My husband became Director of Civil Defense, now known as Emergency Management, two months before we were married. Under his direction was a group called Skywarn. These were people, spotters, that went out and watched the formation of clouds and reported high winds, hail and tornadoes. The base station was located at one of the fire stations. We usually had two or three people working with one answering the phones and county radio, one talking to the spotters on the CB and the third person would be there for relief, if needed.
Not having any sirens to warn the city, he began working on correcting the situation and at the same time talking to the local CB club because they showed an interest in becoming spotters. Setting up 14 different locations around our town so that if one of the spotters saw something another could confirm it. The group also had ham operators that would go out past the range of the CB club and report back to the base station what they saw. They could also let us know if we had something really bad approaching town. Within a few months, he was able to place sirens throughout our town.
One evening dispatch called our house to let us know that we had an approaching storm. My husband and I left for the fire station to set up for weather watch. Most of the spotters were listening to their scanners and were going out and asking where they were needed. I was usually the one to call and send the spotters to their locations.
We were listening to the radio traffic, when dispatch called my husband on the radio and told him they had a possible tornado on the ground south of town. He left to check on it, leaving me to listen to the phones and answer the radio if he called. I checked with the base operator and he reported that nothing was coming in from the spotters.
During the time that my husband was at the station, the mayor and a gentleman from one of the radio stations was visiting with him. They stayed at the station after my husband left to check on the storm.

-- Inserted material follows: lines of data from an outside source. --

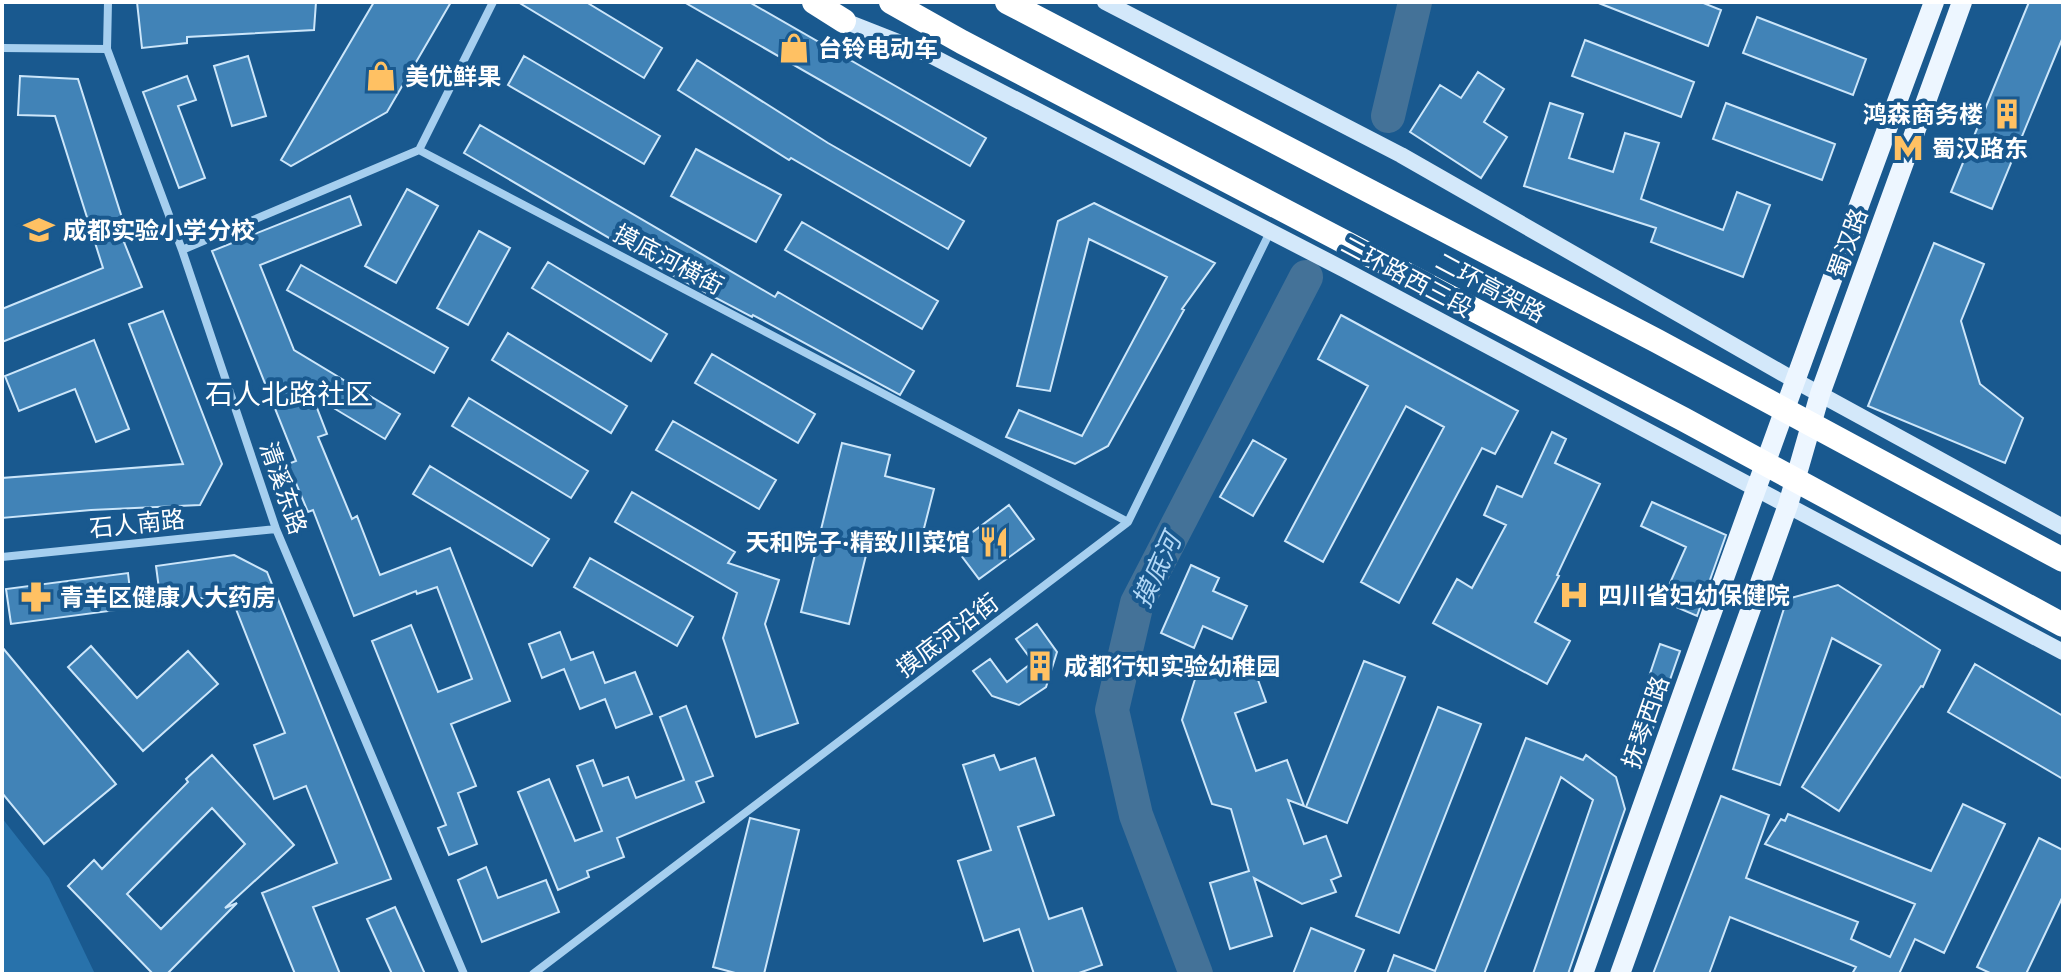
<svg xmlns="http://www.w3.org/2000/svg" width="2065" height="976" viewBox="0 0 2065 976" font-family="'IBM Plex Sans','Noto Sans SC',sans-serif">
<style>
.green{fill:#2872ab}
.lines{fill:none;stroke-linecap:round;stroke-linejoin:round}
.river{stroke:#447298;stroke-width:34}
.building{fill:#4183b7;stroke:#cce6fa;stroke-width:2;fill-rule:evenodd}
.street{stroke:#a6cfef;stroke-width:8}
.secondary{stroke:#d3e8fa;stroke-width:16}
.primary{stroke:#edf6ff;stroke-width:20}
.highway{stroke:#fff;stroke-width:24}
.labels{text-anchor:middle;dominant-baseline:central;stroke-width:8;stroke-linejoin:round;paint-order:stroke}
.poi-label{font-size:24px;font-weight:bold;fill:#fff;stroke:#19598f;text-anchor:start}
.street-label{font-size:24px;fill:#fff;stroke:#19598f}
.water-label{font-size:26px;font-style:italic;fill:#b2d8f6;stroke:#19598f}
.quarter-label{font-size:28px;fill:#fff;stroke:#19598f}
</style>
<rect width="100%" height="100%" fill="#19598f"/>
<path class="green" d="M2,818L49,878L95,974H2Z"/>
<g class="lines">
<path class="river" d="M1388,116L1415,2
M1196,974L1136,815L1112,710L1137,603L1306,277"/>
</g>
<path class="building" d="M137,2H316L314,30L187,37V43L142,48Z
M374,2H451L387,112L291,166L281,160Z
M518,2H586L662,48L644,78Z
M684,2H749L986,138L970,166Z
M1596,2H1701L1721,10L1708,46Z
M2029,2H2063V37L1992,209L1951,192Z
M1757,17L1866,59L1853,95L1743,53Z
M1585,40L1694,82L1681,117L1572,76Z
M248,56L266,116L232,126L214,66Z
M524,56L660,136L644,164L508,85Z
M697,60L828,143L964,221L948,249L791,158L789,160L678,90Z
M1478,72L1504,89L1484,122L1507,137L1481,178L1410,132L1440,85L1461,98Z
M20,76L78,79L129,240L124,242L142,287L2,342V309L103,268L55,116L18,115Z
M187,76L196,100L178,106L205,178L179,188L143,92Z
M1550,103L1583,114L1569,158L1613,172L1625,133L1659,143L1641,199L1723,230L1737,192L1770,205L1743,277L1651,242L1656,228L1524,186Z
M1726,103L1835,144L1822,180L1713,139Z
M480,125L775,297L778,292L914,371L900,395L753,315L752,317L674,276L464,153Z
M696,149L781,195L756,242L671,196Z
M407,189L438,206L396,283L365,266Z
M350,196L361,225L260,265L294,350L400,414L385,439L312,395L327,434L318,437L352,519L357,516L380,575L450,548L510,701L451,724L476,786L458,793L477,844L449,855L438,828L446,825L372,641L411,625L438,692L472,679L437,587L417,594L416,591L354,616L313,510L308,512L288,464L296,461L212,251Z
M1094,203L1215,263L1182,309L1184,310L1108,446L1075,464L1006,437L1019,410L1082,436L1167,277L1089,239L1050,391L1017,386L1058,221Z
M802,222L938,301L922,329L785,250Z
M479,231L510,248L468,325L437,308Z
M1934,243L1984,264L1961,321L1980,384L2023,418L2005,463L1868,406Z
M548,262L667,334L651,361L532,288Z
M301,265L448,348L434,373L287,290Z
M163,311L222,464L200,505L91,510L2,518V478L183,464L129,324Z
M1341,315L1518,411L1495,454L1482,448L1399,603L1361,582L1444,427L1406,406L1323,562L1285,541L1368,386L1318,359Z
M508,333L627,406L611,433L492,360Z
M94,340L129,429L96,442L75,389L19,411L5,376Z
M712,354L815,414L798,443L695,383Z
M469,398L588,471L571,498L452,426Z
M673,421L776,480L759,509L656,450Z
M1552,432L1566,439L1555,463L1600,484L1557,575L1559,576L1535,622L1570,641L1547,684L1433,623L1457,579L1472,588L1506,525L1484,515L1497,486L1522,497Z
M1253,440L1286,459L1253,516L1220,497Z
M842,443L890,455L885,476L934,489L920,544L872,531L849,624L801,612Z
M430,466L549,539L532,566L413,494Z
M632,492L735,552L728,563L779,580L765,624L798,723L756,737L723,638L737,593L615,522Z
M1652,502L1726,535L1697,616L1662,601L1686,547L1641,526Z
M1009,505L1034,539L979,579L954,546Z
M234,555L267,572L391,879L313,907L340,974H295L262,893L337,863L306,786L274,799L254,745L285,733L230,594L161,604L156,566Z
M590,558L693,617L677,646L574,587Z
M1191,565L1219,578L1213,591L1247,606L1232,639L1203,626L1194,648L1161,633Z
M128,573L132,608L11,624L6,589Z
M1838,585L1940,650L1923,687L1921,686L1839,811L1802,787L1881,665L1832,638L1780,785L1733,769L1787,599Z
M1037,624L1057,652L1046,687L1019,705L992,696L973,671L990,659L1007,682L1033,662L1016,639Z
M560,632L571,660L593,652L605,683L635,672L652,714L616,728L605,699L580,709L564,669L542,678L529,644Z
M1660,644L1680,651L1650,737L1631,730Z
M91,646L137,698L188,651L218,684L143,751L68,667Z
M2,647L116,784L44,844L2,793Z
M1364,661L1405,677L1347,823L1306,807Z
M1233,663L1237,675L1254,669L1266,702L1235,713L1256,771L1287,760L1304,806L1288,800L1304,844L1326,836L1341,876L1331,880L1336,892L1302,904L1254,878L1272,936L1230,949L1210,883L1249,871L1231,809L1212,804L1182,720L1196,676Z
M1975,664L2063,716V779L1948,712Z
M686,706L713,776L696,782L704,802L617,838L624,857L587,871L589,877L558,890L518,792L549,779L575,841L602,831L577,766L593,760L603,786L628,777L636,798L684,780L660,717Z
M1438,707L1481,724L1399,933L1356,916Z
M1526,738L1583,760L1586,755L1616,777L1625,809L1568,974H1533L1593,800L1561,777L1484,974H1387L1394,955L1435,971Z
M212,755L294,845L225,908L237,903L167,974H153L68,886L94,860L102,869L188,782L186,779ZM212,808L245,844L161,929L127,894Z
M994,755L1000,770L1035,758L1054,815L1018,827L1049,919L1082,908L1102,965L1076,974H1034L1019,929L984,941L958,861L991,850L963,765Z
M1721,796L1769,815L1746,878L1858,922L1851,939L1890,957L1915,904L1765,844L1781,819L1785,821L1788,814L1931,871L1963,804L2005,824L1944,953L1915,939L1899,974H1852L1856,967L1730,917L1709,974H1653Z
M750,818L799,830L764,974H739L713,967Z
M2039,838L2063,850V896L2026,974H1992L1977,967Z
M486,867L498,898L546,880L559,912L482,942L458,880Z
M395,907L425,974H392L367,919Z
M1311,928L1364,950L1354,974H1293Z"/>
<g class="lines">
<path class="street" d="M108,2L107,49L182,250L276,529L464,974
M2,48L107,49
M419,150L493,2
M182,250L419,150L1128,522
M2,557L276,529
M533,974L1128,522L1270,232"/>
<path class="secondary" d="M1105,2L1401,155L1794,380L2063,527
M837,18L926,53L1345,270L2063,652"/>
<path class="primary" d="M1583,974C1698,649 1814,325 1934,2
M1620,974L1788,505L1820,394L1962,2"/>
<path class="highway" d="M814,2L844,21
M891,2L962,42L1683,419L2063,625
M1007,2L1657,341L2063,560"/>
</g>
<defs>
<g id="shop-bare" transform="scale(2.4)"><path d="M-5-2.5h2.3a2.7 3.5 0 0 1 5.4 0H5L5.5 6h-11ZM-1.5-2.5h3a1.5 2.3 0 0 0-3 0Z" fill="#ffc163" stroke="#19598f" stroke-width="2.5" paint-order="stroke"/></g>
<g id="building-bare" transform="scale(2.4)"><path d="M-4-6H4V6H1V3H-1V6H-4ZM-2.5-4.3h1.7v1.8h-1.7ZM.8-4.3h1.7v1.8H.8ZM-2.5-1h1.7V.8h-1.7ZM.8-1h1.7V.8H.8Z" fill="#ffc163" stroke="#19598f" stroke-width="2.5" paint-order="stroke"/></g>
<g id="metro-bare" transform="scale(2.4)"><path d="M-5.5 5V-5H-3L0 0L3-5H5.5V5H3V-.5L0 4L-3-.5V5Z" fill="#ffc163" stroke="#19598f" stroke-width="2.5" paint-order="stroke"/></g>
<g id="school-bare" transform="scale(2.4)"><path d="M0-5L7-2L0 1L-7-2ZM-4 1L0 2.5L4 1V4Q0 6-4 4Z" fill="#ffc163" stroke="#19598f" stroke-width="2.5" paint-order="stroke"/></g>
<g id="restaurant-bare" transform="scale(2.4)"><path d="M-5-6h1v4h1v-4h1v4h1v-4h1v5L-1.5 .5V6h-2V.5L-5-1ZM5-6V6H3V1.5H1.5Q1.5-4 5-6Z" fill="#ffc163" stroke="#19598f" stroke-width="2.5" paint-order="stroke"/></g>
<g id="hospital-bare" transform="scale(2.4)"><path d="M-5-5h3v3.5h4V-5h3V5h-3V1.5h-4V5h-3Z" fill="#ffc163" stroke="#19598f" stroke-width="2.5" paint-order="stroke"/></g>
<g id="pharmacy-bare" transform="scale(2.4)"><path d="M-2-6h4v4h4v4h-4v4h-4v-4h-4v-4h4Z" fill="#ffc163" stroke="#19598f" stroke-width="2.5" paint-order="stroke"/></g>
</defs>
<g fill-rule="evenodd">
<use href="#shop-bare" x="794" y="48"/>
<use href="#shop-bare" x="381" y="76"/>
<use href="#building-bare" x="2007" y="114"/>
<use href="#metro-bare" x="1908" y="148"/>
<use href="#school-bare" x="39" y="230"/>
<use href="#restaurant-bare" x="994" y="542"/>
<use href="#hospital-bare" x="1574" y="595"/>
<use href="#pharmacy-bare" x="36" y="597"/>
<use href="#building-bare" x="1040" y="666"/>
</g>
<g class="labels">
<g class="poi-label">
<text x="818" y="48">台铃电动车</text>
<text x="405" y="76">美优鲜果</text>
<text x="1983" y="114" text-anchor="end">鸿森商务楼</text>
<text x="1932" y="148">蜀汉路东</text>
<text x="63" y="230">成都实验小学分校</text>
<text x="970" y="542" text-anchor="end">天和院子·精致川菜馆</text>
<text x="1598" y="595">四川省妇幼保健院</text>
<text x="60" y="597">青羊区健康人大药房</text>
<text x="1064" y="666">成都行知实验幼稚园</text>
</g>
<g class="street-label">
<text transform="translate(1847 243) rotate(-70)">蜀汉路</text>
<text transform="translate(669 259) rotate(28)">摸底河横街</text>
<text transform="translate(1407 276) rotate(28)">二环路西三段</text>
<text transform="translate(1491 287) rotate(28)">二环高架路</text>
<text transform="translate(284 488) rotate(71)">清溪东路</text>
<text transform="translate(137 523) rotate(-6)">石人南路</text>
<text transform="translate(947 635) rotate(-37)">摸底河沿街</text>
<text transform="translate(1645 722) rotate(-71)">抚琴西路</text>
</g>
<g class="water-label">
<text transform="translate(1156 570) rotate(-65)">摸底河</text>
</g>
<g class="quarter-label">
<text x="289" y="393">石人北路社区</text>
</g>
</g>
<rect width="2065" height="976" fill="none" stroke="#ffffff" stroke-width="8"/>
</svg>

After a short time, my husband called in on the radio and reported that there was excessive hail in his area about 3 miles south of town. Spotters near his area began reporting the same. Reports kept coming in periodically from him that the hail was getting worse and he was going to have to pull off the road because visability was getting worse. Pulling off the road he noticed that several vehicles had done the same.
Not hearing from him for awhile, I began to wonder what was happening when he called on the radio. He was telling me that the hail was getting worse and at this point, I was unable to hear him very well. The mayor and the man from the radio station were in the same room with me and they are talking so loud that I was unable to hear what was being reported. I turned the volume up to hear him and they began to talk louder. I turned to them and said, "Shut up! I can't hear him." With shocked looks on their faces, they both took my advise.
With the room finally silent, I called my husband to get a report and find out if we needed to blow the sirens. When he tried to answer, I heard nothing but the sound of hail hitting his vehicle. He was driving a Plymouth Trail Duster with long window panels on both sides and a window halfway down the back. I advised him that I was unable to hear him. Without a response, we blew the sirens.
After the weather watch had ended and my husband was back in town, we became aware of the reason we were unable to hear him. The National Weather Service had reported two tornadoes in his area. One had passed to the south of his vehicle and the other one just yards away to the north. What I thought was hail hitting his vehicle was actually the winds from the tornadoes blowing his windows out. God must have been watching over him that evening.
The mayor told my husband that he'd never been told to shut up before and couldn't believe how calm I stayed with all that was going on. She just turned and said, "Shut up! I can't hear him." and went back to calmly calling you on the radio.